At East Jordan Plastics, we’re striving for a sustainable future as a company dedicated to doing the right thing—and we have decades of experience to back that up. It’s been a passion of ours since 1947 when we started as a small, family business producing wooden flats.
And now, we’re proud to be making a difference within the horticultural industry, creating sustainable solutions like plastic thermoformed and injection-molded horticultural containers.
To do this, we bring back used plastic containers from growers nationwide, recycling nearly 20 million pounds of used horticultural containers annually and creating new products for the industry.
In fact, our zero-waste, closed-loop recycling program has helped us become the leader in sustainable horticultural packaging. It’s a process through which growers can partner with us to recycle their old, used plastics for the development of new horticultural containers for the future.
How Our Program Works
Our recycling program starts with the grower, retailer, and consumer. We recycle polystyrene and polypropylene containers generated at both the greenhouse level and the retail level. At the greenhouse level, growers consolidate their used containers, any surplus containers, obsolete tags, and trays.
At the retail level, consumers bring back their used growing containers to participating locations, including larger big-box retail outlets. Most participating locations have a shipping rack bannered with signs to instruct consumers to return their containers after planting their plants. When the shipping racks are full, and the grower returns to the store to deliver new plants, they take the full shipping rack back to their greenhouse location where the containers are either reused or sorted and consolidated for our team to recycle.
Growers generally have a baler set up and three different sort bins at the ready—one sort bin for each plastic container type that comes back to the greenhouse. Workers then sort the plastic off the racks into each of the three bins. When a sorting bin is full, they can wheel them over to the baler and make a bale.
It’s important that the material is sorted, consolidated, and bailed by material type. When a grower has enough material, whether it be a full load or less than a truckload that needs to be moved, we coordinate for our trucks to pick the material up, bring it back to our South Haven facility, and turn it into good, clean regrind to be used at our East Jordan, Beaverton, or South Haven facilities for manufacturing new containers.
How You Can Get Involved
This is truly a closed-loop recycling program—used horticultural containers are used to make new horticultural containers.
Getting involved with our recycling program is as easy as making a call or sending an email.

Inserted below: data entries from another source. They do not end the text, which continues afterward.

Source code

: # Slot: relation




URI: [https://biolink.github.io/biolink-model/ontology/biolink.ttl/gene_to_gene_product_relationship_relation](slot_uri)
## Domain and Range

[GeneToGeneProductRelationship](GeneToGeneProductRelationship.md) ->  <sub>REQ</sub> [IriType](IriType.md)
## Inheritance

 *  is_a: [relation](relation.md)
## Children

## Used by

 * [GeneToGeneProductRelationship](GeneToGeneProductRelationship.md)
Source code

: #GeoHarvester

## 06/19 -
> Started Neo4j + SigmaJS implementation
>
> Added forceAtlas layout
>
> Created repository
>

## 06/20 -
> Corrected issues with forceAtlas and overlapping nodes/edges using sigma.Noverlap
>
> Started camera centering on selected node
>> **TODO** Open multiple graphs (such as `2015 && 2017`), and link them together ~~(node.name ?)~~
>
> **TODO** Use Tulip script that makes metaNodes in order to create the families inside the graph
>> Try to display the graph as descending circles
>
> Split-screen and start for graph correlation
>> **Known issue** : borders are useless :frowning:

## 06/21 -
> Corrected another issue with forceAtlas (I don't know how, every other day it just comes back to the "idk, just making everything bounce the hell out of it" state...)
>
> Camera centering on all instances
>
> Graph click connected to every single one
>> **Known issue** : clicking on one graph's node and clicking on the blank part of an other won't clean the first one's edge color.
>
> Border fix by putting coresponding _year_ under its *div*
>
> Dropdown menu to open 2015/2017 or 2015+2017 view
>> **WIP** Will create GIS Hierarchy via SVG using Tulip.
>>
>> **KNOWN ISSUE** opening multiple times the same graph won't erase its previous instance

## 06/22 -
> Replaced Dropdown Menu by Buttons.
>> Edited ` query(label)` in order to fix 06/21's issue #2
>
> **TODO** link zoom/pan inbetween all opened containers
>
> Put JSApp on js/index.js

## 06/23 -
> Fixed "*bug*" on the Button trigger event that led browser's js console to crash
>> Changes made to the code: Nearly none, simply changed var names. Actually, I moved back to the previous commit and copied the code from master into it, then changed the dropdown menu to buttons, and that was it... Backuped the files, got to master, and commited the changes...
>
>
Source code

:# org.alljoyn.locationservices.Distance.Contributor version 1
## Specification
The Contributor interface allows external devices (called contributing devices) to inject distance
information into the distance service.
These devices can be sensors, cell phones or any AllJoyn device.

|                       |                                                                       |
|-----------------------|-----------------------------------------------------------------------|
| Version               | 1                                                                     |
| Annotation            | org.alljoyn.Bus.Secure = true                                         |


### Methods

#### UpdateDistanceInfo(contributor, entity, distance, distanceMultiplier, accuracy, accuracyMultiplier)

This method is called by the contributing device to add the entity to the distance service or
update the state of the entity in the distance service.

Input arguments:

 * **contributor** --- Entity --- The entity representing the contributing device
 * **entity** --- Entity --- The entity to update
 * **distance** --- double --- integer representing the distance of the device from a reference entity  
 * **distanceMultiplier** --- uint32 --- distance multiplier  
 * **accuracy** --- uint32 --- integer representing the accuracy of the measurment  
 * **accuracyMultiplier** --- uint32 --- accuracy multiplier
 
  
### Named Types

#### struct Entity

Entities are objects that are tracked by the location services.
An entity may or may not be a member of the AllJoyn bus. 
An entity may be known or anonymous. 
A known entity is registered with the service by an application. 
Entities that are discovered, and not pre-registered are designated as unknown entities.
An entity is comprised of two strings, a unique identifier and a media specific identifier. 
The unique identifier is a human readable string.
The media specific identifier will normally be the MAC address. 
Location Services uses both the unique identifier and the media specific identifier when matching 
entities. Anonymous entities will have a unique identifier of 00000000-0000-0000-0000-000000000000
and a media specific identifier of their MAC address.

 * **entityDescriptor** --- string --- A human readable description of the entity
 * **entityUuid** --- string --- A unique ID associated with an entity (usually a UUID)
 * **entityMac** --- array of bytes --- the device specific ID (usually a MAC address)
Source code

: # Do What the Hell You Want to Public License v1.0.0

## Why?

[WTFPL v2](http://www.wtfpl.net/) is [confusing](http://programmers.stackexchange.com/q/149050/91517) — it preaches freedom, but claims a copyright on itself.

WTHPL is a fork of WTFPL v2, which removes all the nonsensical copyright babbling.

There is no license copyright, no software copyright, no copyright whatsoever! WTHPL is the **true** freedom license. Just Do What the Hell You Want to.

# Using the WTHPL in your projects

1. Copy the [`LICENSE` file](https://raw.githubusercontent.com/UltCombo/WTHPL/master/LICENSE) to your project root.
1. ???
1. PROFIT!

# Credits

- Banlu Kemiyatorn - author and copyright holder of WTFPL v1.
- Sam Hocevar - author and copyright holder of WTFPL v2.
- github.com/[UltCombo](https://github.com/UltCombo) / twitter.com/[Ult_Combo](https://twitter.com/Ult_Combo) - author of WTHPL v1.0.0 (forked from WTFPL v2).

We want to talk with any grower who wants to recycle—because the more horticultural containers we can collect for recycling and keep within our industry, the fewer that will end up in a landfill.
We like to think of it this way: we’re the original green industry—so let’s continue to be green by recycling plastic. We sincerely believe that this program is very important to the future of our industry. It’s all about making plastic growing containers the most sustainable growing container available. And that can be done by responsibly stewarding our valuable resources—the plastic within our industry and beyond—so we can use them for raw material over and over again.